DATA BELOW START

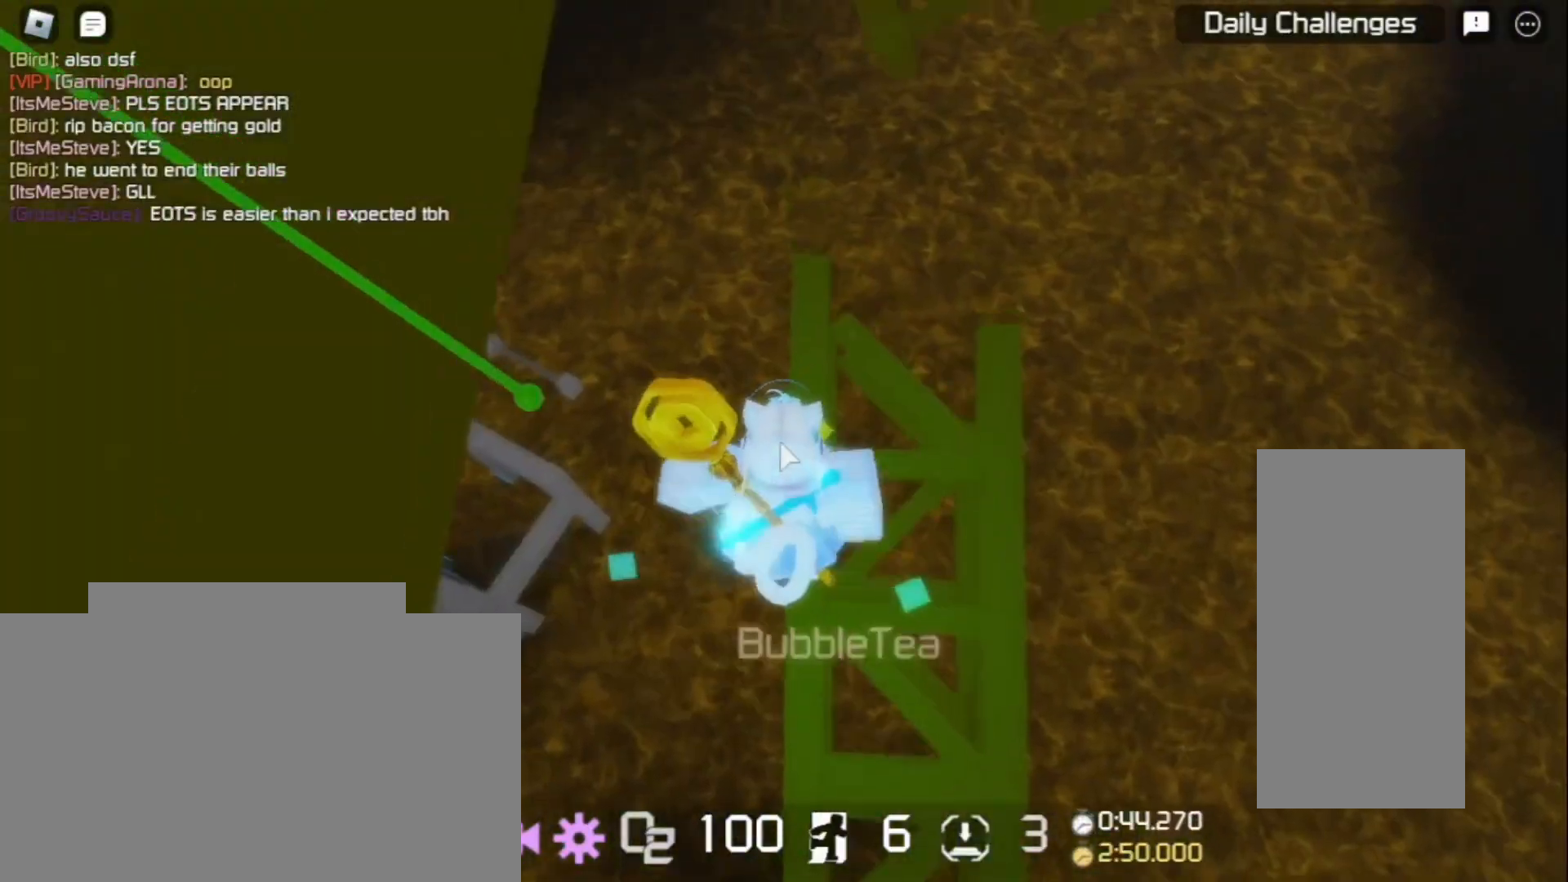
{"keys": ["w"], "mouse": ["right"], "events": [[333, "space", "down"], [467, "space", "up"]]}
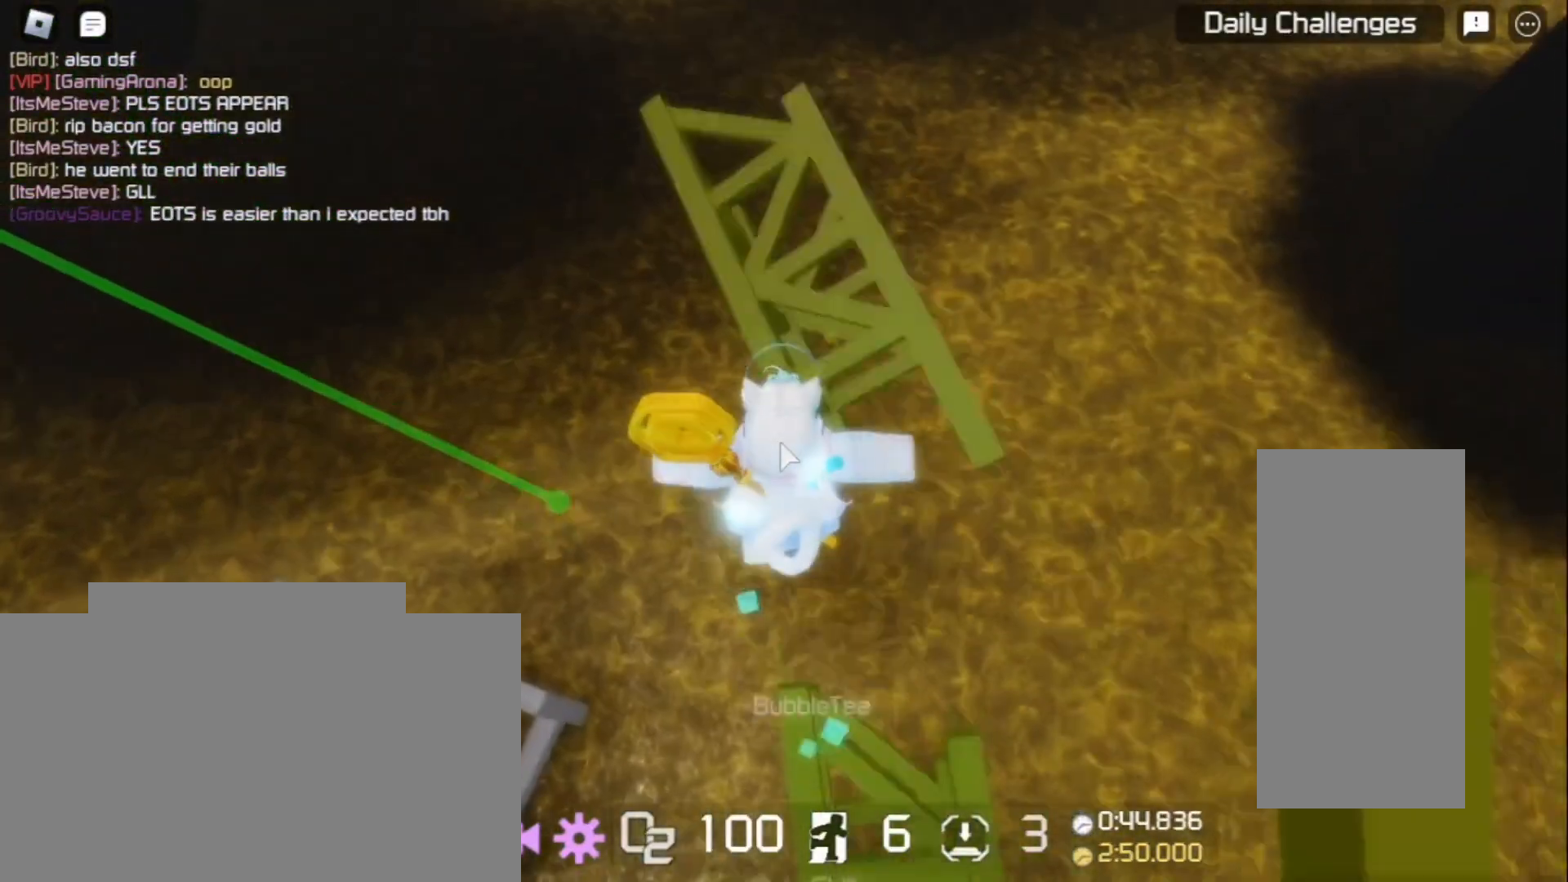
{"keys": ["w"], "mouse": ["right"], "events": [[267, "space", "down"], [433, "space", "up"]]}
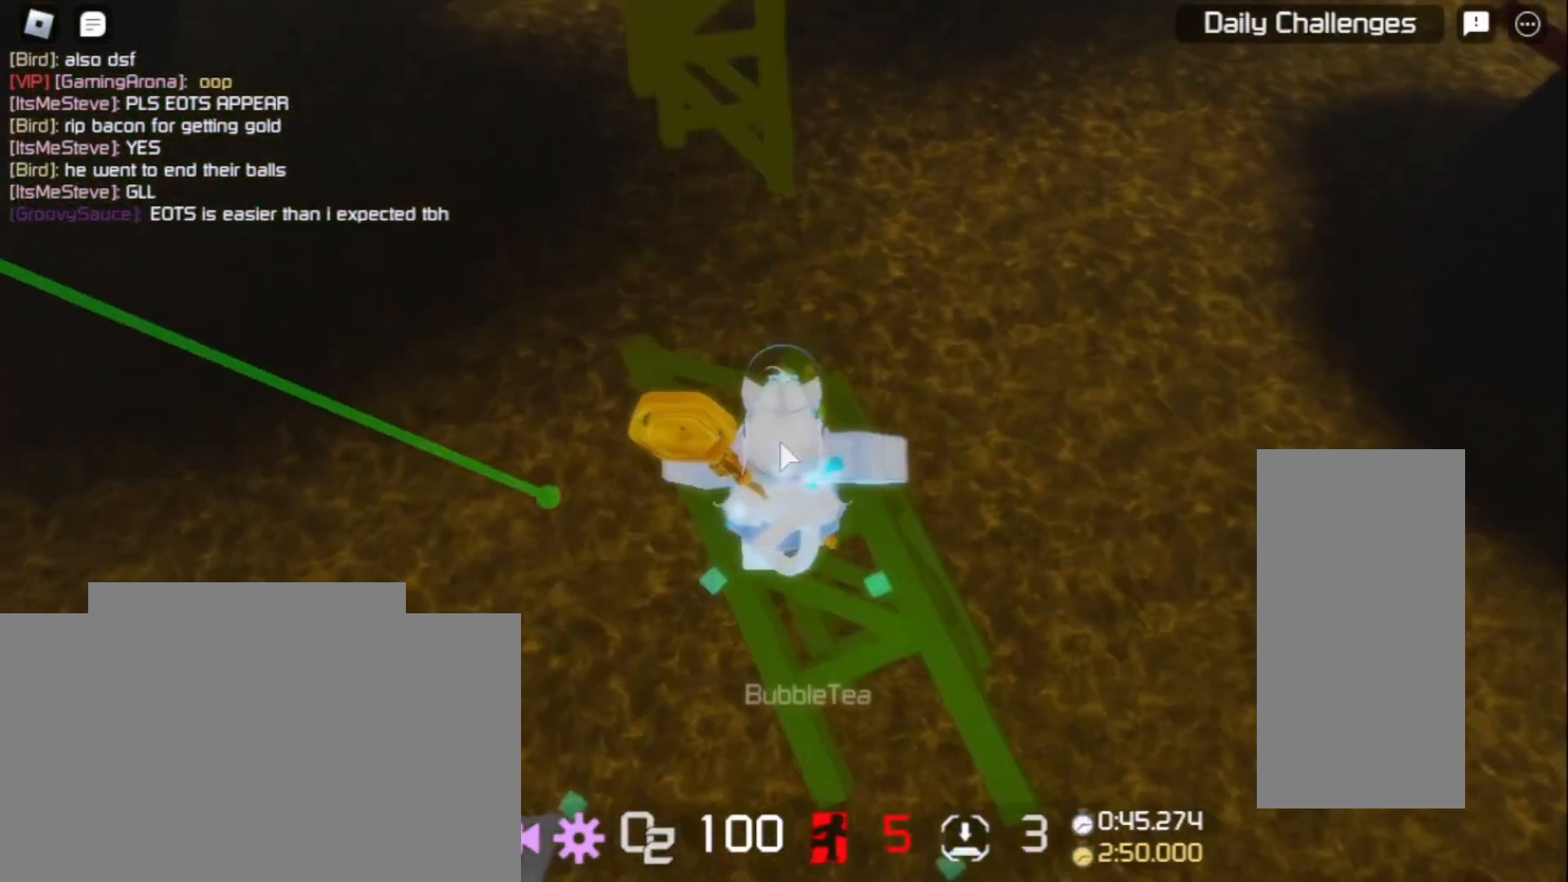
{"keys": ["w"], "mouse": ["right"], "events": [[333, "space", "down"], [467, "space", "up"]]}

DATA BELOW END

DESCRIPTION OF THE TASK: Pictures do not belong in the copy; repeat the rest of the listing exactly.

ANSWER FOR THE TASK:
{"keys": ["w"], "mouse": ["right"], "events": [[333, "space", "down"], [467, "space", "up"]]}
{"keys": ["w"], "mouse": ["right"], "events": [[267, "space", "down"], [433, "space", "up"]]}
{"keys": ["w"], "mouse": ["right"], "events": [[333, "space", "down"], [467, "space", "up"]]}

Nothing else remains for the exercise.